Derived from Jove, another name for Jupiter, the Roman sky god.
Jovi has several possible lines of association, which helps explain its modern charm. It may be heard as a shortened form of names such as Jovan, Jovita, or Giovanni in some contexts, but many English speakers also connect it to the Latin root Jov-, from Jove, another name for the Roman god Jupiter. That gives Jovi an unexpectedly ancient undertone beneath its playful sound.
In Spanish, jovial and joven-like echoes can also make it feel bright, youthful, and cheerful, even when those are associations rather than direct etymologies. As a given name, Jovi is relatively modern in style. It has the buoyant, nickname-like quality that became especially fashionable in the late twentieth and early twenty-first centuries, when short names ending in -i or -y began to feel informal, friendly, and gender-flexible.

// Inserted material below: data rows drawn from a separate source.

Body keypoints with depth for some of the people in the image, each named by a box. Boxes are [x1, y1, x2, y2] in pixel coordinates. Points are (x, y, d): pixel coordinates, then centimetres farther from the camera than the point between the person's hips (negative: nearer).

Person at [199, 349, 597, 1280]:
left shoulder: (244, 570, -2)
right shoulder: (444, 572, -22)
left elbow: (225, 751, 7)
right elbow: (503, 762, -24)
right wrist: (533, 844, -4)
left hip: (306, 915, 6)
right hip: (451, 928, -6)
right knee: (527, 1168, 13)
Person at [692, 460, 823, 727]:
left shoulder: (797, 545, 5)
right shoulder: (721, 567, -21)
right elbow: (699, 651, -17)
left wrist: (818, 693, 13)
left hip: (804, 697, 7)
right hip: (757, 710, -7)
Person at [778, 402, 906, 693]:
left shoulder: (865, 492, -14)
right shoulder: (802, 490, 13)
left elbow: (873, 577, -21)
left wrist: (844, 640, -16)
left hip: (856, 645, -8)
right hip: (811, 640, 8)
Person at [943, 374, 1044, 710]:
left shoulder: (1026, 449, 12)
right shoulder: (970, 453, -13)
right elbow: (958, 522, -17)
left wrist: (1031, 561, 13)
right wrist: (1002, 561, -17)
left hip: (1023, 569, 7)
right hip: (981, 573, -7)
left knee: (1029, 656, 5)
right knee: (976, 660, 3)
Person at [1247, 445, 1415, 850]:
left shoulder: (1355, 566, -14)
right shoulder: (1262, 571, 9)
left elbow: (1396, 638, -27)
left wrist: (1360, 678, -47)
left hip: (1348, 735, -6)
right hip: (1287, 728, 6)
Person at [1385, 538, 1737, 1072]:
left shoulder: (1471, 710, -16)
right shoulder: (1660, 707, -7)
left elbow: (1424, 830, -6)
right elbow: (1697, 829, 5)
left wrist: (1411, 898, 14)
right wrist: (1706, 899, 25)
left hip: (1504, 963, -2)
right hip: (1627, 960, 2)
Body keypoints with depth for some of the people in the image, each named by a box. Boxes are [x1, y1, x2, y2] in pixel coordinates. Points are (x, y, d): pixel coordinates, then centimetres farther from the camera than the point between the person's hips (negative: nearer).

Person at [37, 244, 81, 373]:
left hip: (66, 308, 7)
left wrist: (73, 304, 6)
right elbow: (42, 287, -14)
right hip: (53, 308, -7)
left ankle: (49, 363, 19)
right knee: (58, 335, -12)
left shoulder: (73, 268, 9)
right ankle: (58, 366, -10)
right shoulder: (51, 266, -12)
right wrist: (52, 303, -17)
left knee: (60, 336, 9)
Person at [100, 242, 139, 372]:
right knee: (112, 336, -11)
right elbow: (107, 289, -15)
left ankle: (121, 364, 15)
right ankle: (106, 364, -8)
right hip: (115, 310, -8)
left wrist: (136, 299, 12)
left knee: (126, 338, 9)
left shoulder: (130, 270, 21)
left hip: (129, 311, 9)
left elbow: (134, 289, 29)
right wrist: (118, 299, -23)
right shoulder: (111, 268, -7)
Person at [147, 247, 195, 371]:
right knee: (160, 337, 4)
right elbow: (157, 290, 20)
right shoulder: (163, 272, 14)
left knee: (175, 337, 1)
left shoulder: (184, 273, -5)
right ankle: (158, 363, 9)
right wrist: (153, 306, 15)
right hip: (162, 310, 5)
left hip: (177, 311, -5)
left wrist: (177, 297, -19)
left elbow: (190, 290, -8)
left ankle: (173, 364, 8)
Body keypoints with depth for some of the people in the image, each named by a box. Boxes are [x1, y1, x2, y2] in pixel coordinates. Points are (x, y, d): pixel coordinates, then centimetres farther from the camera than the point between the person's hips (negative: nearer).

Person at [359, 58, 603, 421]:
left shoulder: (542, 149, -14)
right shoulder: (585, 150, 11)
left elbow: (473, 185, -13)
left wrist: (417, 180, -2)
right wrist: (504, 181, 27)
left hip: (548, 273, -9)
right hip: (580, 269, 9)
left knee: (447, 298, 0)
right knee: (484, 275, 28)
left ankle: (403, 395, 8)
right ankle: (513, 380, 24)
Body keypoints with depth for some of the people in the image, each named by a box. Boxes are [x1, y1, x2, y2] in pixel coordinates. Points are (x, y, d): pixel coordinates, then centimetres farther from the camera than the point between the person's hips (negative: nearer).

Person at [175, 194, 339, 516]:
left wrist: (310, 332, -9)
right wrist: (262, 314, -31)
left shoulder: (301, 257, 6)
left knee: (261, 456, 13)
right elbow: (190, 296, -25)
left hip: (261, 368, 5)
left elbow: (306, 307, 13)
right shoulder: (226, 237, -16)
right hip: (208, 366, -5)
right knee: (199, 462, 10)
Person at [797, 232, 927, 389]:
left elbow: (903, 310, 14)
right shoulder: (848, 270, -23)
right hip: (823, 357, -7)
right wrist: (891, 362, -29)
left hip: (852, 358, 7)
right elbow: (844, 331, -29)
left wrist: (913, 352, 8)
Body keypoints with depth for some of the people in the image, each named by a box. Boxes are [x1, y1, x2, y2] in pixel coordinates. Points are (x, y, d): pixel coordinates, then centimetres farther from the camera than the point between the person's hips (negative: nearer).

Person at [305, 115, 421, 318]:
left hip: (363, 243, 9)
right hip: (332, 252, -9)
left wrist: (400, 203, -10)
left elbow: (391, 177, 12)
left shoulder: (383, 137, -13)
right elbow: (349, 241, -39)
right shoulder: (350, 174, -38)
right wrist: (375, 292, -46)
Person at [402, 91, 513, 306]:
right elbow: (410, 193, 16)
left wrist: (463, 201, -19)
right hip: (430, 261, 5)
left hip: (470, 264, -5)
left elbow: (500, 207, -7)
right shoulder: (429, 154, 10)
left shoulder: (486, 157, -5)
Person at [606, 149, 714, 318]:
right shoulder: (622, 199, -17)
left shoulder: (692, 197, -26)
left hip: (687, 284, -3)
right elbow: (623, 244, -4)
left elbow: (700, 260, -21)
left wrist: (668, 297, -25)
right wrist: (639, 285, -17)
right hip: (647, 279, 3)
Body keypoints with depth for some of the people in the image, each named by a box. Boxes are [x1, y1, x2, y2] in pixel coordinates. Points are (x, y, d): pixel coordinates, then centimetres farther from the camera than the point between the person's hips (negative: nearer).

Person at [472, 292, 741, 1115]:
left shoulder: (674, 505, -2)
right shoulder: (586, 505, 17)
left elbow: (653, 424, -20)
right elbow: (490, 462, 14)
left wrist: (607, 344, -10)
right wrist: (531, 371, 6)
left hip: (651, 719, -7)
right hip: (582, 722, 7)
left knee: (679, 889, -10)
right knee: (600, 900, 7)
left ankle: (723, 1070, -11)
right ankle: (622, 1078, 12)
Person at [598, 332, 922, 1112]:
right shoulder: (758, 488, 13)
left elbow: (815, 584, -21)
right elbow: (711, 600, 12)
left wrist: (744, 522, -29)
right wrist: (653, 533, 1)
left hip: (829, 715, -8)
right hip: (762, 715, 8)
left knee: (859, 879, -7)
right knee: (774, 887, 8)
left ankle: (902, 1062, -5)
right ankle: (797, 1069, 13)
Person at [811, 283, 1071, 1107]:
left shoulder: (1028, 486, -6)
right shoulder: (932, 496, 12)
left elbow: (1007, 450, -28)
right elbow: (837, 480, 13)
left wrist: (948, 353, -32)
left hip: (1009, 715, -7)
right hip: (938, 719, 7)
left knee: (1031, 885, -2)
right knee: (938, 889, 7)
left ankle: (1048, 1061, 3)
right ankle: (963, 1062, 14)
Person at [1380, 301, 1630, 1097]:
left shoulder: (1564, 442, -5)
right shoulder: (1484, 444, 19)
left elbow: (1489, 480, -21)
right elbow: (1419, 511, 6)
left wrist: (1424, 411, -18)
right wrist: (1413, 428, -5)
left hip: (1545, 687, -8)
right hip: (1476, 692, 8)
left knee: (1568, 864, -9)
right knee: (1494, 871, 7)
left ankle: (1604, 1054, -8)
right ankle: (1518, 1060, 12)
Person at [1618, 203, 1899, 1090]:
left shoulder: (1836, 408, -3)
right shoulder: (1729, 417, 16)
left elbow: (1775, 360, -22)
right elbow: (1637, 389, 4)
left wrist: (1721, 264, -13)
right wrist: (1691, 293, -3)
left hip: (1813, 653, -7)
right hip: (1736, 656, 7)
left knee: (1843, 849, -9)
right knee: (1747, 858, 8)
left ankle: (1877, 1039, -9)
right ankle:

Popular culture has likely strengthened its visibility too, especially through the fame of Jon Bon Jovi, whose surname made the sound recognizable well beyond Italian naming traditions. What makes Jovi distinctive is the contrast between lightness and depth. On the surface it sounds lively and contemporary, almost sparkling; underneath, it may carry echoes of Jupiter and the old Roman world, where names derived from divine roots suggested blessing or grandeur.
Today the name often feels cosmopolitan and upbeat, with a modern pop-cultural polish. It is the sort of name that can seem effortlessly current while still hinting, however faintly, at a much older classical inheritance.